— Exercise brief —
Of the entries below, return only those lines from the line with "right shoulder: (160, 141)" to the line with "left back paw: (238, 190)", exactly, both included.

[Pose landmark coordinates]
----
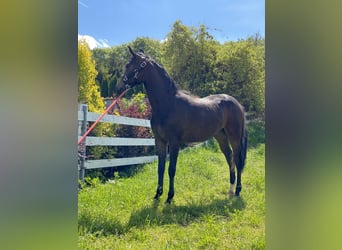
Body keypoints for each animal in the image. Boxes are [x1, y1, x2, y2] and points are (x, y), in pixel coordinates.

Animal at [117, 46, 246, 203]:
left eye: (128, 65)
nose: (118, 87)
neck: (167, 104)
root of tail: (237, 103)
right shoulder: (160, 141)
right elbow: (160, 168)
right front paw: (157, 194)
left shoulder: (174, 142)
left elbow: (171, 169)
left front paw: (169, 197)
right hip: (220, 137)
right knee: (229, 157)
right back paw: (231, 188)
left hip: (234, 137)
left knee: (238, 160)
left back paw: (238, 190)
----
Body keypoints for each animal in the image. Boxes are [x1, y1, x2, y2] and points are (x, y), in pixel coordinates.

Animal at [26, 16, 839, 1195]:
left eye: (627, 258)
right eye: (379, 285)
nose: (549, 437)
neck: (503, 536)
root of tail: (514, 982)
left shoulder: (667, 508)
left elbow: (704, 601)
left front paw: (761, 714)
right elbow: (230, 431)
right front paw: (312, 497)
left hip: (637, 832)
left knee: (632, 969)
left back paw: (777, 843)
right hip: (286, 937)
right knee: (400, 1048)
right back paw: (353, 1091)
----
— Your solution —
right shoulder: (160, 141)
right elbow: (160, 168)
right front paw: (157, 194)
left shoulder: (174, 142)
left elbow: (171, 169)
left front paw: (169, 197)
right hip: (220, 137)
right knee: (229, 157)
right back paw: (231, 188)
left hip: (234, 137)
left knee: (238, 160)
left back paw: (238, 190)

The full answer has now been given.